La bochornosa participación sindical en el escándalo de los ERE, entre mariscadas pornográficas para celebrar la intentona de perpetuar un régimen clientelar de apariencia democrática, o en el enriquecimiento obsceno del líder asturiano de la UGT son las dos imágenes icónicas de la degradación sindical, que no reflejan su catadura global pero sí los riesgos que comporta su adscripción ovina a un régimen que da mucho pero lo exige todo en términos de lealtad sumisa: hay que callarse con un 15 % de inflación en los alimentos, si gobierna Sánchez, pero hay que liarla parda con un IPC del 3 %, si gobierna Rajoy.

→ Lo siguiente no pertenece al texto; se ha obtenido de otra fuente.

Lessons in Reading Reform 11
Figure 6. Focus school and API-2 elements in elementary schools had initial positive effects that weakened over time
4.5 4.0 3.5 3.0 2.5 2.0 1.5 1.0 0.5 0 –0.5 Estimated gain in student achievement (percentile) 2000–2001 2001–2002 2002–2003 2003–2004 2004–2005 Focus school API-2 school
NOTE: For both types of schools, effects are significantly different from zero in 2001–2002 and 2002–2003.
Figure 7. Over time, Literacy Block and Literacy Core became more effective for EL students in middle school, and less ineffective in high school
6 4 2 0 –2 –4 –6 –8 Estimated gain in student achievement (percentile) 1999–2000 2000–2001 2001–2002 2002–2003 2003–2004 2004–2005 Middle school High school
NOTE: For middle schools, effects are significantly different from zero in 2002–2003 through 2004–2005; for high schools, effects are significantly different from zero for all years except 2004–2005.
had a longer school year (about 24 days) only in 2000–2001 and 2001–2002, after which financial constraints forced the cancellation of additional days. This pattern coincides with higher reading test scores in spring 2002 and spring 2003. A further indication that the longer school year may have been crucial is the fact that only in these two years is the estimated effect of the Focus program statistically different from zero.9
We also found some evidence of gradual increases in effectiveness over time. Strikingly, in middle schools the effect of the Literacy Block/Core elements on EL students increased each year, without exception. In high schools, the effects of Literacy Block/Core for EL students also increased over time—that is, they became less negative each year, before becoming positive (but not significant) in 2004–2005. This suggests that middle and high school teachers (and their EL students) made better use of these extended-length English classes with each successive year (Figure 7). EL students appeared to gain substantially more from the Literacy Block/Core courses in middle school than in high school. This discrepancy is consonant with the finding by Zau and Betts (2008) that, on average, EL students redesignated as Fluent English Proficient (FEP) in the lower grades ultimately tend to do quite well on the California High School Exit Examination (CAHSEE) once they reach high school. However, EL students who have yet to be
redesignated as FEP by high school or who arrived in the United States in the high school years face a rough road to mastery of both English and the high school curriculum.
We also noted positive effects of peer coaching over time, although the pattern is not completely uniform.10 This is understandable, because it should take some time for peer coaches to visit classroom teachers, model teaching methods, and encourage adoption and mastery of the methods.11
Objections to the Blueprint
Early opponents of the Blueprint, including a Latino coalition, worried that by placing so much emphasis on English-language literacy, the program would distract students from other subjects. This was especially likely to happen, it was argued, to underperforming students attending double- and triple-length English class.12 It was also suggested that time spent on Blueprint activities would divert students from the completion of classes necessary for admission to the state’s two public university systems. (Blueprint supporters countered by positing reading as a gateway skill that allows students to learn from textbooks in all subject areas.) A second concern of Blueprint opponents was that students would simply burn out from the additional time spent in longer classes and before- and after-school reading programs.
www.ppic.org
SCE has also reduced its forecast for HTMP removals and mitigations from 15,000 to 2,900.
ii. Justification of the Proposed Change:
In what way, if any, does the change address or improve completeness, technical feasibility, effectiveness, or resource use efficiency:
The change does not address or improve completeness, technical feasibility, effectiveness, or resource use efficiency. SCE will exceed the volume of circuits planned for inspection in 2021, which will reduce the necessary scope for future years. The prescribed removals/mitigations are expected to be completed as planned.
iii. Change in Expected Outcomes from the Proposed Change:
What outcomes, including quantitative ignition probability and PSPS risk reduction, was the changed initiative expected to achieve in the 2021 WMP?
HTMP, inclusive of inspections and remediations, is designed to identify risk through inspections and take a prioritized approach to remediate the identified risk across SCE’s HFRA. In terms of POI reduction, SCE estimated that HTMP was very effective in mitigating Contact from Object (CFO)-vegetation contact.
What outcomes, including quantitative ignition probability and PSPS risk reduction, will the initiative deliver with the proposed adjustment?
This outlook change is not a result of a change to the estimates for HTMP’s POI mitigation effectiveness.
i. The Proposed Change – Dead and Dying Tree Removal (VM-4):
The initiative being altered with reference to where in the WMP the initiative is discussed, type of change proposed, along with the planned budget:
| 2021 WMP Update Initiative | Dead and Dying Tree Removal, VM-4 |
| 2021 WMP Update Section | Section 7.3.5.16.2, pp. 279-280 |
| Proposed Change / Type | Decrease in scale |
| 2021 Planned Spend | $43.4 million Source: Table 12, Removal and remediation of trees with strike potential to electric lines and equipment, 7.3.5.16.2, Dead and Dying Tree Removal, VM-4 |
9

Los sindicatos, que eran fundamentales en una España industrial hoy desaparecida, limitan ahora su actividad a dos frentes, ambos incompatibles con su naturaleza fundacional: de un lado se han especializado en la negociación colectiva en el ámbito público, saqueando los presupuestos con la excusa de defender los servicios; y de otro se han transformado en la coartada del Gobierno para perpetrar reformas suicidas con coartadas sociales inexistentes.

Y todo a cambio de dinero con el que mantener estructuras innecesarias para dedicarlas a cometidos contraproducentes que consoliden el parque temático del sanchismo en que se está transformando España: una entelequia reaccionaria, que mira a un mundo que ya no existe, para sostener un negocio político, económico y sindical que desaparecería de regirse por las leyes del mercado.

El saqueo económico es insoportable, pero peor es el intelectual: ayudan decisivamente a que una incipiente parte de la sociedad española piense que se puede vivir del Estado, cuando es el Estado quien vive de la gente. Y dentro de él, los sindicatos son la casta privilegiada de mayor enjundia. Por mucho que griten luego «a las barricadas», todo el mundo escucha ya «a las mariscadas».